*** EXTRACT Section Begins ***

I am developing several Python projects for several customers at the same time. A simplified version of my project folder structure looks something like this:
/path/
to/
projects/
cust1/
proj1/
pack1/
__init__.py
mod1.py
proj2/
pack2/
__init__.py
mod2.py
cust2/
proj3/
pack3/
__init__.py
mod3.py
When I for example want to use functionality from proj1, I extend sys.path by /path/to/projects/cust1/proj1 (e.g. by setting PYTHONPATH or adding a .pth file to the site_packages folder or even modifying sys.path directly) and then import the module like this:
>>> from pack1.mod1 import something
As I work on more projects, it happens that different projects have identical package names:
/path/
to/
projects/
cust3/
proj4/
pack1/ <-- same package name as in cust1/proj1 above
__init__.py
mod4.py
If I now simply extend sys.path by /path/to/projects/cust3/proj4, I still can import from proj1, but not from proj4:
>>> from pack1.mod1 import something
>>> from pack1.mod4 import something_else
ImportError: No module named mod4
I think the reason why the second import fails is that Python only searches the first folder in sys.path where it finds a pack1 package and gives up if it does not find the mod4 module in there. I've asked about this in an earlier question, see import python modules with the same name, but the internal details are still unclear to me.

*** EXTRACT Section Ends ***
*** DATA SHOWN Section Begins ***

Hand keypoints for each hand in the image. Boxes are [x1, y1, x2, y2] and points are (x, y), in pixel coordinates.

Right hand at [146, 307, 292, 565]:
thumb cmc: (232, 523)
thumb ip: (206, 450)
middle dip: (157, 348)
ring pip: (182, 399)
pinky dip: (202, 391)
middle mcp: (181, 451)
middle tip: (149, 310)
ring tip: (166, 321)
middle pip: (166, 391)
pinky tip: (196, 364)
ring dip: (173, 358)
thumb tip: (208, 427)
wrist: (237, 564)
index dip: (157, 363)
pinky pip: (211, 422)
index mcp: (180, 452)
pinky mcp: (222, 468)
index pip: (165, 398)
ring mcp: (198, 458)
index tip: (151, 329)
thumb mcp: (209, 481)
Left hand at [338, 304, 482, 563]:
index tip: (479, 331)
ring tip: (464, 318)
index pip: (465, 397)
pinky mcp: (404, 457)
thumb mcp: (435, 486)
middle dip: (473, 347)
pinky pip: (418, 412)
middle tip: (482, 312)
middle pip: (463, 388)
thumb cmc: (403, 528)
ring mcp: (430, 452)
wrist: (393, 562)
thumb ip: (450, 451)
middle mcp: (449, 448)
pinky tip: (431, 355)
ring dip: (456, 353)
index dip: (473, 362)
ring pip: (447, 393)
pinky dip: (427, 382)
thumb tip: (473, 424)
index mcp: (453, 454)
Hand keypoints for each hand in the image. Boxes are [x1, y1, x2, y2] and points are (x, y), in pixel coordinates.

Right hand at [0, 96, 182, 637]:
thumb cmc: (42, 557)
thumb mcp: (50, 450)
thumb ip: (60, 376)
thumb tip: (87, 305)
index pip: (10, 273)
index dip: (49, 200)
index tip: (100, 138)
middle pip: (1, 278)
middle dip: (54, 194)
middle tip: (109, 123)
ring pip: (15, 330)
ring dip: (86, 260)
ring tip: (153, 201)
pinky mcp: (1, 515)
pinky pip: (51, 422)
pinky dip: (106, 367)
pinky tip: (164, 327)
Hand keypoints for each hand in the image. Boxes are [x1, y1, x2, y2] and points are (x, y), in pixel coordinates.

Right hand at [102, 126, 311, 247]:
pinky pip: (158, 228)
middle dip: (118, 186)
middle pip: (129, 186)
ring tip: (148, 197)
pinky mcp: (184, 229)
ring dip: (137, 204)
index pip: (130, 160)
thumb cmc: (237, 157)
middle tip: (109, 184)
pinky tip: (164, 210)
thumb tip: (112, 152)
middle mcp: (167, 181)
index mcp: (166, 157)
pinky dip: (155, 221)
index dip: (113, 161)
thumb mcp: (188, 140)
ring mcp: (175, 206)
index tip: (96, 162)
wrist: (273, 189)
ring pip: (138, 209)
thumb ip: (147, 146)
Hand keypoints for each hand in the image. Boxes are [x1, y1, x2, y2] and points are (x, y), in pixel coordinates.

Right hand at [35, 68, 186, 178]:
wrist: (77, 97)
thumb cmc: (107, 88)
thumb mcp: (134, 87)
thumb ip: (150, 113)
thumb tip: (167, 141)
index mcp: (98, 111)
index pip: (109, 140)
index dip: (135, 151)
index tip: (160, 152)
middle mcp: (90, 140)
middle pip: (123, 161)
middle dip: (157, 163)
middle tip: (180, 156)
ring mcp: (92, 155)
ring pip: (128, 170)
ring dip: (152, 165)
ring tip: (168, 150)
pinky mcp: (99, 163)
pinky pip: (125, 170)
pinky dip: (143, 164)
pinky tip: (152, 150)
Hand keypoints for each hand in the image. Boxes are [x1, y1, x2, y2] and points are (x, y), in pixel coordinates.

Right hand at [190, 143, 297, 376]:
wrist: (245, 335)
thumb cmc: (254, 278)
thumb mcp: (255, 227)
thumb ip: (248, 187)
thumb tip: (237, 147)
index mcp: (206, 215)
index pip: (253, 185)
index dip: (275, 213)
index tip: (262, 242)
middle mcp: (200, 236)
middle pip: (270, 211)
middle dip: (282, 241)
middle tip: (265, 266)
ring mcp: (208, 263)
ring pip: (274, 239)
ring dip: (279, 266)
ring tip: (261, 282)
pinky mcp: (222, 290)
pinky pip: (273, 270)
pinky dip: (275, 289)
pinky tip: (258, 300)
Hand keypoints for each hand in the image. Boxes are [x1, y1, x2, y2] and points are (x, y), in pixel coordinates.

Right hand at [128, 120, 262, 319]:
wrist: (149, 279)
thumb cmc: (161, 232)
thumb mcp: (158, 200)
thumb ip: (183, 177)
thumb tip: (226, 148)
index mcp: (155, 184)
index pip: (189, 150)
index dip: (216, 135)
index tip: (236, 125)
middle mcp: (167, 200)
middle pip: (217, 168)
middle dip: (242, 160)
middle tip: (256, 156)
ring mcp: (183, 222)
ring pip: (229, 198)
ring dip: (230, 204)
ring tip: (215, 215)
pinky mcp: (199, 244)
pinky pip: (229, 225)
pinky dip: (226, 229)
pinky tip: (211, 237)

*** DATA SHOWN Section Ends ***

■ INSTRUCTIONS:
• A. Answer these questions using the forum post about Python package names above:
(i) What three ways of extending sys.path does the writer list?
(ii) Which package name do cust1/proj1 and cust3/proj4 share?
(iii) What error message appears when importing from pack1.mod4?
• B. Shorten the paragraph of the forum post about Python package names that begins "I think the reason why the second import fails", keeping its main facts.
• C. For each statement, say whether it agrees with the forum post about Python package names, and quote the words of the post that decide it.
(i) The writer develops projects for a single customer.
(ii) After sys.path is extended by the proj4 folder, imports from proj1 still work.
(iii) The writer now fully understands the internal details of the import behavior.

■ RESULTS:
• A.
(i) Setting PYTHONPATH, adding a .pth file to the site_packages folder, or modifying sys.path directly.
(ii) pack1.
(iii) ImportError: No module named mod4

• B. The writer believes the second import fails because Python searches only the first sys.path folder containing a pack1 package and gives up if mod4 is not there. An earlier question, "import python modules with the same name," did not make the internal details clear.

• C.
(i) No: "I am developing several Python projects for several customers at the same time."
(ii) Yes: "I still can import from proj1, but not from proj4"
(iii) No: "the internal details are still unclear to me."